**Task goal**:
Every record below, from the first line to the last, is to be set down again exactly.

Items listed in a dataset:
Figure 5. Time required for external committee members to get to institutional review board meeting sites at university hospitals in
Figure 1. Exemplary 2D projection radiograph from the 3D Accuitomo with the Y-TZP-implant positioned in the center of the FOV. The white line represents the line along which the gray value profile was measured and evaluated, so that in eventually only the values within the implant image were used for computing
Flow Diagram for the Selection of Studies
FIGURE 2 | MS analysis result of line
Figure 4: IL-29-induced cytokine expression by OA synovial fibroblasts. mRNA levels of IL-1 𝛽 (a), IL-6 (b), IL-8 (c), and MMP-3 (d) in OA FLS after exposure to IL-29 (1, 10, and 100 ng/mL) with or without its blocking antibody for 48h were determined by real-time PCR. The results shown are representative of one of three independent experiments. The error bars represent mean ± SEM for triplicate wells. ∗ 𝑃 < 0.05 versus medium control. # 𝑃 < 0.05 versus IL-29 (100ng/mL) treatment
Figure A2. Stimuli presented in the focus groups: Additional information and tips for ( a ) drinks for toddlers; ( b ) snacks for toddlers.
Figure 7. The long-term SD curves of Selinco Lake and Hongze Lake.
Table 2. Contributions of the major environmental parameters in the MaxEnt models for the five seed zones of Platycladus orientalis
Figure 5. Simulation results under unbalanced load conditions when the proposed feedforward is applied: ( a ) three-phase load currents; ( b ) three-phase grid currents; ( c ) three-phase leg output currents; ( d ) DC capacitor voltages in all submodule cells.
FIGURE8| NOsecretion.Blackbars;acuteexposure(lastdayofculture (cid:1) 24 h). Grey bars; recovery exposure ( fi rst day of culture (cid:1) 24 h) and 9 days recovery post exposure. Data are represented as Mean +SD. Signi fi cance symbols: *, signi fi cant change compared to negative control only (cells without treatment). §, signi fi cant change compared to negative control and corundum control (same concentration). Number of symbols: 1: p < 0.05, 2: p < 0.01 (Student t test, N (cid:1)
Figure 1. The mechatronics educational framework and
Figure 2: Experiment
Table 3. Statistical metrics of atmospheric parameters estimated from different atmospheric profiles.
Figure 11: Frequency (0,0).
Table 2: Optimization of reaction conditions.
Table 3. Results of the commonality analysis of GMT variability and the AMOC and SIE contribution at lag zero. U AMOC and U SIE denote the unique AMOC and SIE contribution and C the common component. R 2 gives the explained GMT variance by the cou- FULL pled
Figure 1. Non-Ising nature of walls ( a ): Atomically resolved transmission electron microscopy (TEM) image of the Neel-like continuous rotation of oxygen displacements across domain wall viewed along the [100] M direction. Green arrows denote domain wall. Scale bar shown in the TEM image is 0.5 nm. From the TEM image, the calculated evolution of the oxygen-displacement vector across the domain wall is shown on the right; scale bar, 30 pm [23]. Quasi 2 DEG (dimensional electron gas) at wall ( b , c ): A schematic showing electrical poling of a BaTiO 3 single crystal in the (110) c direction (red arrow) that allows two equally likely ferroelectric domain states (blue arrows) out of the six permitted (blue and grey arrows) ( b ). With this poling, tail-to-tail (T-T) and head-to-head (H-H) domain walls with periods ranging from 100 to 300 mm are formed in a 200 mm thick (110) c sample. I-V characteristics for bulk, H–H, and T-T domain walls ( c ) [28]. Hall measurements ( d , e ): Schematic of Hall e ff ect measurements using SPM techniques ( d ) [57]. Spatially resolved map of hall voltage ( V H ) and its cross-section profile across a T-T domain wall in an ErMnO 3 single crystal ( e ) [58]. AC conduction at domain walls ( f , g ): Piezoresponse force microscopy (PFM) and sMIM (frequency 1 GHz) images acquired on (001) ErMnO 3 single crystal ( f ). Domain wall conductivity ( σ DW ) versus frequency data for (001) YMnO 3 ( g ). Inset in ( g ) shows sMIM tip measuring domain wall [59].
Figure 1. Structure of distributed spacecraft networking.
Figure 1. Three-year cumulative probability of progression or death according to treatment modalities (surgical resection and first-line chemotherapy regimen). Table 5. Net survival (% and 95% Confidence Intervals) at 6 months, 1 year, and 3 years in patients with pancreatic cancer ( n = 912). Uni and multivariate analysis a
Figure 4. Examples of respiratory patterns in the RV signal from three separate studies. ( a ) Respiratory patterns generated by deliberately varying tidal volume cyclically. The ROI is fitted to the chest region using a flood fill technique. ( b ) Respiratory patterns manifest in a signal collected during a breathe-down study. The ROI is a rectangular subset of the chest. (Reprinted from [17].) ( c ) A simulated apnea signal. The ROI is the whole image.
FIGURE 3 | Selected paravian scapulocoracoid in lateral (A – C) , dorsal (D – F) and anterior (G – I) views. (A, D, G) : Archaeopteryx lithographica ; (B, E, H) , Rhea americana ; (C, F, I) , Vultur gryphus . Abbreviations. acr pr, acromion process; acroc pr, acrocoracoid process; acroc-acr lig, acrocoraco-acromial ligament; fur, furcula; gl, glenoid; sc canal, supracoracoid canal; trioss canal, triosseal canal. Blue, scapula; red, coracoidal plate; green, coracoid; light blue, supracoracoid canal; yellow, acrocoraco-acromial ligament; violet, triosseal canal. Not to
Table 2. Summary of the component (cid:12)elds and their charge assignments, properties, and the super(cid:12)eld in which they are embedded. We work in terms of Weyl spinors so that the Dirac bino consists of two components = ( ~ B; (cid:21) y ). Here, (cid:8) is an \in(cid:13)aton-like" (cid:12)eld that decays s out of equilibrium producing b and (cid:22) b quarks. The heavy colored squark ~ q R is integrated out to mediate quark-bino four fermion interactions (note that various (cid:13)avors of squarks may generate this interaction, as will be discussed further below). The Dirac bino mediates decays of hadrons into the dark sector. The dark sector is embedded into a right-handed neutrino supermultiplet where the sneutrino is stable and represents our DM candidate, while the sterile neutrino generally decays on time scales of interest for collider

**Exercise solution**:
Figure 5. Time required for external committee members to get to institutional review board meeting sites at university hospitals in
Figure 1. Exemplary 2D projection radiograph from the 3D Accuitomo with the Y-TZP-implant positioned in the center of the FOV. The white line represents the line along which the gray value profile was measured and evaluated, so that in eventually only the values within the implant image were used for computing
Flow Diagram for the Selection of Studies
FIGURE 2 | MS analysis result of line
Figure 4: IL-29-induced cytokine expression by OA synovial fibroblasts. mRNA levels of IL-1 𝛽 (a), IL-6 (b), IL-8 (c), and MMP-3 (d) in OA FLS after exposure to IL-29 (1, 10, and 100 ng/mL) with or without its blocking antibody for 48h were determined by real-time PCR. The results shown are representative of one of three independent experiments. The error bars represent mean ± SEM for triplicate wells. ∗ 𝑃 < 0.05 versus medium control. # 𝑃 < 0.05 versus IL-29 (100ng/mL) treatment
Figure A2. Stimuli presented in the focus groups: Additional information and tips for ( a ) drinks for toddlers; ( b ) snacks for toddlers.
Figure 7. The long-term SD curves of Selinco Lake and Hongze Lake.
Table 2. Contributions of the major environmental parameters in the MaxEnt models for the five seed zones of Platycladus orientalis
Figure 5. Simulation results under unbalanced load conditions when the proposed feedforward is applied: ( a ) three-phase load currents; ( b ) three-phase grid currents; ( c ) three-phase leg output currents; ( d ) DC capacitor voltages in all submodule cells.
FIGURE8| NOsecretion.Blackbars;acuteexposure(lastdayofculture (cid:1) 24 h). Grey bars; recovery exposure ( fi rst day of culture (cid:1) 24 h) and 9 days recovery post exposure. Data are represented as Mean +SD. Signi fi cance symbols: *, signi fi cant change compared to negative control only (cells without treatment). §, signi fi cant change compared to negative control and corundum control (same concentration). Number of symbols: 1: p < 0.05, 2: p < 0.01 (Student t test, N (cid:1)
Figure 1. The mechatronics educational framework and
Figure 2: Experiment
Table 3. Statistical metrics of atmospheric parameters estimated from different atmospheric profiles.
Figure 11: Frequency (0,0).
Table 2: Optimization of reaction conditions.
Table 3. Results of the commonality analysis of GMT variability and the AMOC and SIE contribution at lag zero. U AMOC and U SIE denote the unique AMOC and SIE contribution and C the common component. R 2 gives the explained GMT variance by the cou- FULL pled
Figure 1. Non-Ising nature of walls ( a ): Atomically resolved transmission electron microscopy (TEM) image of the Neel-like continuous rotation of oxygen displacements across domain wall viewed along the [100] M direction. Green arrows denote domain wall. Scale bar shown in the TEM image is 0.5 nm. From the TEM image, the calculated evolution of the oxygen-displacement vector across the domain wall is shown on the right; scale bar, 30 pm [23]. Quasi 2 DEG (dimensional electron gas) at wall ( b , c ): A schematic showing electrical poling of a BaTiO 3 single crystal in the (110) c direction (red arrow) that allows two equally likely ferroelectric domain states (blue arrows) out of the six permitted (blue and grey arrows) ( b ). With this poling, tail-to-tail (T-T) and head-to-head (H-H) domain walls with periods ranging from 100 to 300 mm are formed in a 200 mm thick (110) c sample. I-V characteristics for bulk, H–H, and T-T domain walls ( c ) [28]. Hall measurements ( d , e ): Schematic of Hall e ff ect measurements using SPM techniques ( d ) [57]. Spatially resolved map of hall voltage ( V H ) and its cross-section profile across a T-T domain wall in an ErMnO 3 single crystal ( e ) [58]. AC conduction at domain walls ( f , g ): Piezoresponse force microscopy (PFM) and sMIM (frequency 1 GHz) images acquired on (001) ErMnO 3 single crystal ( f ). Domain wall conductivity ( σ DW ) versus frequency data for (001) YMnO 3 ( g ). Inset in ( g ) shows sMIM tip measuring domain wall [59].
Figure 1. Structure of distributed spacecraft networking.
Figure 1. Three-year cumulative probability of progression or death according to treatment modalities (surgical resection and first-line chemotherapy regimen). Table 5. Net survival (% and 95% Confidence Intervals) at 6 months, 1 year, and 3 years in patients with pancreatic cancer ( n = 912). Uni and multivariate analysis a
Figure 4. Examples of respiratory patterns in the RV signal from three separate studies. ( a ) Respiratory patterns generated by deliberately varying tidal volume cyclically. The ROI is fitted to the chest region using a flood fill technique. ( b ) Respiratory patterns manifest in a signal collected during a breathe-down study. The ROI is a rectangular subset of the chest. (Reprinted from [17].) ( c ) A simulated apnea signal. The ROI is the whole image.
FIGURE 3 | Selected paravian scapulocoracoid in lateral (A – C) , dorsal (D – F) and anterior (G – I) views. (A, D, G) : Archaeopteryx lithographica ; (B, E, H) , Rhea americana ; (C, F, I) , Vultur gryphus . Abbreviations. acr pr, acromion process; acroc pr, acrocoracoid process; acroc-acr lig, acrocoraco-acromial ligament; fur, furcula; gl, glenoid; sc canal, supracoracoid canal; trioss canal, triosseal canal. Blue, scapula; red, coracoidal plate; green, coracoid; light blue, supracoracoid canal; yellow, acrocoraco-acromial ligament; violet, triosseal canal. Not to
Table 2. Summary of the component (cid:12)elds and their charge assignments, properties, and the super(cid:12)eld in which they are embedded. We work in terms of Weyl spinors so that the Dirac bino consists of two components = ( ~ B; (cid:21) y ). Here, (cid:8) is an \in(cid:13)aton-like" (cid:12)eld that decays s out of equilibrium producing b and (cid:22) b quarks. The heavy colored squark ~ q R is integrated out to mediate quark-bino four fermion interactions (note that various (cid:13)avors of squarks may generate this interaction, as will be discussed further below). The Dirac bino mediates decays of hadrons into the dark sector. The dark sector is embedded into a right-handed neutrino supermultiplet where the sneutrino is stable and represents our DM candidate, while the sterile neutrino generally decays on time scales of interest for collider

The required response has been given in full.